The project for Tel-Aviv University presents a matrix of vertical lines creating a “skin” covering the three-storey building. The structure will enable natural light control and balance out the interior-exterior ratio. Visually, the building will not feature windows or doors. Among the energy efficiency solutions suggested by the company is special glass to optimize sun energy, natural ventilation, solar panels to cool the building and a rainwater collection system. The building has an area of 6000 sq. m and it is planned to be completed by 2020.
The new laboratory building will become a working space for over 120 scientists and engineers who will collaborate with one of the most significant universities in Israel. According to the technical report, 12 research labs will be situated on three floors: physical, biophysical, neural engineering, molecular electronics and other labs, as well as office and public areas.
Exceedingly high requirements for design strategies are the unique feature of this project. Some laboratories require complete design accuracy: construction errors must not exceed 1 mm for every 100 sq. m. Moreover, a typical laboratory consumes five times more water and energy per sq. m. than offices and houses. That is why energy efficiency and engineering solutions are of significant importance in this project.
Equally important is the fact that Tel Aviv University is a unique open-air museum of contemporary architecture and plastic arts created during the last five decades. The campus is significant for both its architecture and art installations that have been realized throughout its history. It was designed according to the principles of the Bauhaus in the early 1960s as a strict geometry of rectangular slabs and simple faculty and laboratory buildings.
Joseph Klafter, President of Tel-Aviv University:
“The final choice of the Nano building reflects the synergy between the technical needs defined by the research teams and our desire to provide an open and welcoming research environment. I have no doubt that the new building will help inspire outstanding research and global collaborations”.

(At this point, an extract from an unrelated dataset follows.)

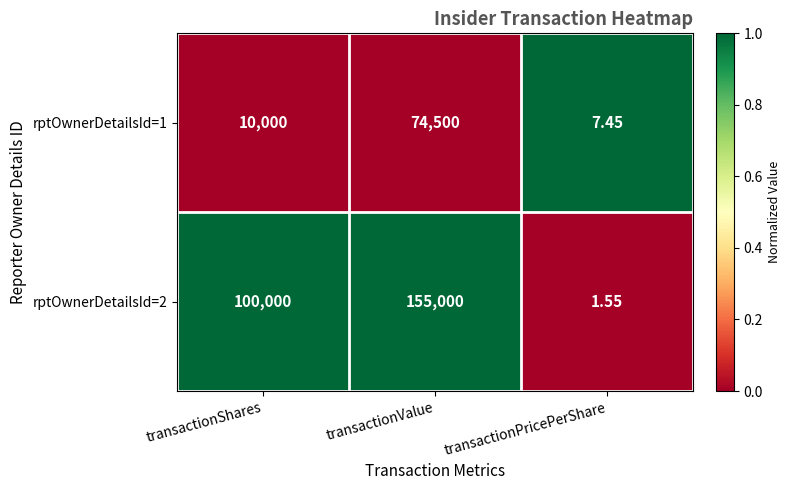

At which category is the sum across all series the highest?

transactionValue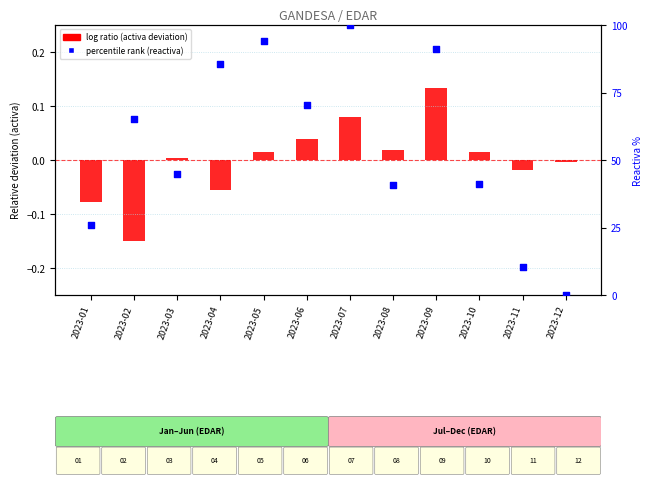

Which series has the largest Y range (max minus min)?

percentile rank within the sample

Alexis Peyer, architect, Atelier d’Architecture Michel Remon:
“We chose this competition because we like to challenge areas where science meets human endeavor and progress. And nanoscience and nanotechnologies are one of the humanity's greatest endeavors. The most interesting and challenging aspect of this project was to design a very technical building specifically for scientific research while keeping a strong and iconic architecture dedicated to the Tel Aviv University campus”.